20 Nov Keine Kommentare Daniel Emperhoff

Am vergangenen Samstag waren die Herren 1 der SG Regensburg zu Gast bei der HT München. Schon vor dem Spiel war die Anspannung groß, wollte man nicht nur die Schmach aus dem letzten Spiel gegen Waldbüttelbrunn wettmachen, sondern auch endlich den eigenen Leistungserwartungen gerecht werden. Man wusste, dass die Münchner, die in ihren letzten vier Spielen sieglos waren, vor heimischen Publikum alles versuchen werden, um die Punkte bei sich behalten zu können.

 

Die zahlreich mitgereisten Adler-Fans sahen zu Beginn einen Katastrophenstart ihrer Mannschaft. Nach 12 Minuten stand ein 8:2 für die Hausherren auf der Anzeigetafel, da man sich das Leben durch eine schreckliche Chancenverwertung selbst schwer machte – Selbst die klarsten Tormöglichkeiten wurden reihenweise liegen gelassen. Daraus resultierend bekam man im Gegenzug die Quittung von anfangs schnell spielenden Münchnern, die durch ihre 2. Welle oder unbedrängte Würfe aus jeglichen Lagen leicht zum Torerfolg kamen. Dann jedoch stellten die Regensburger im Angriff langsam ihre Fehler ein und in der Abwehr bekam man immer mehr Zugriff auf die Heimmannschaft, so konnte man peu à peu den Rückstand egalisieren, ehe man rund eine Minute vor der Halbzeit in Führung gehen konnte (11:12).

In der Halbzeit (12:12) erklärte Trainer Pekrul der Mannschaft nochmal, dass das Ergebnis nur mit der eigenen Vorstellung zu tun hat, man an der Leistung der zweiten 15 Minuten des ersten Durchgangs anknüpfen und diszipliniert sowohl Angriff als auch Abwehr spielen soll.
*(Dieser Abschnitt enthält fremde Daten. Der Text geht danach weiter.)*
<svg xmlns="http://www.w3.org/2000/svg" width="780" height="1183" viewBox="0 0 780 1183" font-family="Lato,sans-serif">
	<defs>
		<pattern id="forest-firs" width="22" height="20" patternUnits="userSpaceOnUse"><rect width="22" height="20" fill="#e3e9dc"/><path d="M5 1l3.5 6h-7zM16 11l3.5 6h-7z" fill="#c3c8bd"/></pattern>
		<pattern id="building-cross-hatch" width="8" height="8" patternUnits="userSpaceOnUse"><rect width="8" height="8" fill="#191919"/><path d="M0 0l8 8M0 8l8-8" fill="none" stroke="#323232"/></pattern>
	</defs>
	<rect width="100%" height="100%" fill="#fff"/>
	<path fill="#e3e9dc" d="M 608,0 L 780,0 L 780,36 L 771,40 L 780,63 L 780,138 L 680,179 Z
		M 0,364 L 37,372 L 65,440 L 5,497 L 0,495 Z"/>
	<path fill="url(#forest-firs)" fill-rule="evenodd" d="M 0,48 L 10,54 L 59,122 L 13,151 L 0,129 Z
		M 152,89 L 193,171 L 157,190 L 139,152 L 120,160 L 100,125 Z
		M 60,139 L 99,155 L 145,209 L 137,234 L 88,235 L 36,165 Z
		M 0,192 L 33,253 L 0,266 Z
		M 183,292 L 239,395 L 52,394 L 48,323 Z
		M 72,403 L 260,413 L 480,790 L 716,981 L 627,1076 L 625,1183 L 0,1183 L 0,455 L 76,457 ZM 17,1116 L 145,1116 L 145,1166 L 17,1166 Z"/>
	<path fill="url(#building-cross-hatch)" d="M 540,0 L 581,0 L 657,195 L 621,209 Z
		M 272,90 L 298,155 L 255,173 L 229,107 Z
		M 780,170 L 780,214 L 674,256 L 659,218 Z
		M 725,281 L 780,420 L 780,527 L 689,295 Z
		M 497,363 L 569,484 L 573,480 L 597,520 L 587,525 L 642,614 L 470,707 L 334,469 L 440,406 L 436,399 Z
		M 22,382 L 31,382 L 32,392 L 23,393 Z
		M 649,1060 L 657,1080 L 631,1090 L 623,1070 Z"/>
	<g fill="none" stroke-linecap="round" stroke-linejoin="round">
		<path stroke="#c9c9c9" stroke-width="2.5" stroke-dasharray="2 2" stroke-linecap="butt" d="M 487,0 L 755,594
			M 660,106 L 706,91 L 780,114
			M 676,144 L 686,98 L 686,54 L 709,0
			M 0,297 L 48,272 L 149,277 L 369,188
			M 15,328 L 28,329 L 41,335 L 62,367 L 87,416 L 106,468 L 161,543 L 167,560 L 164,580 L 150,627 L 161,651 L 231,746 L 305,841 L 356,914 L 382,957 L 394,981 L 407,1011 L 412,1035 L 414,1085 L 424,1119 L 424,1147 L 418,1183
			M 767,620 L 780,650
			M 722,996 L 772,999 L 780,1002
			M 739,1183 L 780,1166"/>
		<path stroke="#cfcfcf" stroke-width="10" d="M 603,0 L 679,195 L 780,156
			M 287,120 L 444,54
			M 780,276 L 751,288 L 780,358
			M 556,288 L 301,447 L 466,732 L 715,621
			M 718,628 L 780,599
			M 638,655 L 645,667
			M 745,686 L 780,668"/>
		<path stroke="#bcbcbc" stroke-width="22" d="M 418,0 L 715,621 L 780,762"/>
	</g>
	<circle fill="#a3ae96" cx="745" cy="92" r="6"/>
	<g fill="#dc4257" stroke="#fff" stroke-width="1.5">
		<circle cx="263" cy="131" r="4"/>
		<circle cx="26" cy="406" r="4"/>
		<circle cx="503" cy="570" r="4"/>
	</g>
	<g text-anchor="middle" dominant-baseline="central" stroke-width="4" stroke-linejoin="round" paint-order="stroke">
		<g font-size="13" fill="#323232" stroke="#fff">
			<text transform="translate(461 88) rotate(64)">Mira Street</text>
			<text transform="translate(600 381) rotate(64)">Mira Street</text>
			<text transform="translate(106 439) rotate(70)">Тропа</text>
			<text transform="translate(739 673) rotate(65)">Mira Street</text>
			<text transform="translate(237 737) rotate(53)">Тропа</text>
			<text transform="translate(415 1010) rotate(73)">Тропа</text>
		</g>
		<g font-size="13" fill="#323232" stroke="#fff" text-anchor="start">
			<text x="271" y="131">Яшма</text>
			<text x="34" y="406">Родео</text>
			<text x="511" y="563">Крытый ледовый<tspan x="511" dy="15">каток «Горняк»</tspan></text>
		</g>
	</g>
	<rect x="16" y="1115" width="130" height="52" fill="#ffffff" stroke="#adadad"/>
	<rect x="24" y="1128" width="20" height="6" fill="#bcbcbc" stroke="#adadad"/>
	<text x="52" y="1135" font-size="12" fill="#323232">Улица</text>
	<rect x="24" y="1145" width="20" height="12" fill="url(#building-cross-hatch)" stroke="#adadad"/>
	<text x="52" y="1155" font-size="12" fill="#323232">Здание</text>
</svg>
Die zweite Halbzeit war an Spannung kaum zu überbieten, bis zur 45. Minute stand ein Unentschieden (19:19) auf der Anzeigetafel. Die Regensburg Adler vernachlässigten in dieser Phase das Abwehrspiel und so konnten die Münchner immer wieder zu leichten Toren kommen. Dann jedoch fand man zurück in die Spur, kassierte bis zur 53. Minute lediglich ein weiteres Gegentor (20:23) und man schien auf die Siegerstraße zu biegen – Schien. Eine Abwehrumstellung brachte die Gäste aus dem Konzept und so gab man beim 23:24 das Momentum fast wieder an die Hausherren. Doch die Münchner scheiterten wie so oft in dem Spiel am Regensburger Torwart, der in der Endphase den Unterschied ausmachte. Im Angriff konnten die Adler dann ihre Schnelligkeit ausspielen, somit die höchst-offensive Abwehr überlaufen und zum leichten Torerfolg kommen. Am Ende stand ein 24:27 in der Hachinga-Halle und die Adler durften mit ihren Fans den zweiten Auswärtssieg in Folge bejubeln.

 

Schlussendlich kann gesagt werden, die zwei Punkte sind verdient. Die Adler, die in den meisten Phasen nicht am gut aufgelegten Gegner, sondern eher an sich selbst scheiterten, bewiesen wieder einmal starken Willen, trotz anfänglichen Rückstand, und konnten diesen auch am Spielfeld positiv umsetzen. In den kommenden Wochen stehen für die Regensburger (7.) schwere Partien auf dem Programm, so trifft man am kommenden Wochenende auf die HaSpo Bayreuth (5.) und die Woche darauf empfängt man den TSV Friedberg (3.) im Adlerhorst.